Pero no son grandes novelas, ni siquiera son “buenas novelas”. La trama no es
eficaz, no mantienen el ritmo narrativo. La
Tour des Miracles es un cúmulo de ejercicios de estilo y juegos de
palabras, deliciosamente ingeniosos pero inconexos, que saturan la prosa y la
entorpecen. El viaje íntimo de la locura arranca
como un huracán, parte de una situación con excelente potencial literario pero
en seguida se ahoga, se pierde a la deriva, se desinfla y culmina en una triste
decepción.
Y es
que la Literatura, bien mirada, no existe en realidad como disciplina artística
en sí misma.

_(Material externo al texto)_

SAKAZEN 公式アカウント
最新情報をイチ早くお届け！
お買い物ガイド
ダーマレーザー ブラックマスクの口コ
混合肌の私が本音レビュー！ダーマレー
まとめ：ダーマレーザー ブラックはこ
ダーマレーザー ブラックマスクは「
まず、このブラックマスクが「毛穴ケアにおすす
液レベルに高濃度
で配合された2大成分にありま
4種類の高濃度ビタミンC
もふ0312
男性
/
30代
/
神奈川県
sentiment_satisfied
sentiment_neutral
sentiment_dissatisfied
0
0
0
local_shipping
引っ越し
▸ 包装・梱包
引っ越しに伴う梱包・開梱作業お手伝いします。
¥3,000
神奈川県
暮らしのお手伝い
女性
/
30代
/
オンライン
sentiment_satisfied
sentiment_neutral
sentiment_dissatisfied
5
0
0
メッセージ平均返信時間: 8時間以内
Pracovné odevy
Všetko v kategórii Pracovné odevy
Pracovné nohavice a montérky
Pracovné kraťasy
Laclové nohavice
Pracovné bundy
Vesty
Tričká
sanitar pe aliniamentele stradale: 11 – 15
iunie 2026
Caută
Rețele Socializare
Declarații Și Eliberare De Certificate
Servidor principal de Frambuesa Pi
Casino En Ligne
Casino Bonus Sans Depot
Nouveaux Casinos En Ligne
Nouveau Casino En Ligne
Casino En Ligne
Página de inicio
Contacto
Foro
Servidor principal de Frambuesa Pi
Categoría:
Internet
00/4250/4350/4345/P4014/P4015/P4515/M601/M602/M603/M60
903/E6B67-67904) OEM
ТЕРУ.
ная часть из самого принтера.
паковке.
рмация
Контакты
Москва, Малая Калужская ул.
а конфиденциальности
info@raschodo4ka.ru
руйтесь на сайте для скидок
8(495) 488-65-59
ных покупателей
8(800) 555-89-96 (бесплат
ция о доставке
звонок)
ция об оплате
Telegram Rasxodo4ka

Escribir novela, poesía, relato, requiere aptitudes y talentos
completamente distintos. Y el genio de estos autores consiste precisamente en
cantar las palabras, en hablar la música. En conseguir la perfecta concordancia
métrica entre sílabas y notas, en el don de saber colocar las sílabas precisas
en las notas adecuadas. El propio Brassens lo definía como “un arte muy particular, del que nunca se
habla.” Y al que, en el Panteón de la Literatura, todavía no se le ha hecho
un hueco. Porque tampoco es lo mismo escribir poesía que cantar poesía. ¿Han
probado a leer los textos de Iniesta y de Brassens en papel, sin música, y sin
haberlos escuchado nunca antes? ¿Y a leer algunos de los poemas a
los que les han puesto música después de habérselos oído cantar a ellos? ¿De verdad son ustedes capaces de leer Gastibelza o La Prière sin tararear? ¿O el primer
verso de Me canso de ser hombre sin que les salga cantar sobre las bragas que se secan al sol en la ventana? Música y
palabras se fusionan en una nueva y perfecta criatura literaria. La magia de la
métrica, la matemática de la palabra: ése es el terreno en que brillan, y
ciegan.
Pero basta. No sigan leyendo. Vayan a poner un disco. Escuchen.
1 comentario:
Lástima que no te guste el fútbol (por lo del otro “gran” Iniesta), en estos tiempos hipster, neo/viejo indie y otras sosedades es punk y casi subversivo ser artista (por tus textos lo eres) fan de Extremoduro y futbolero… a fuego lento no se calientan los (buenos) huesos. Me ha encantado el enfoque. Impaciente por leer más la semana que viene.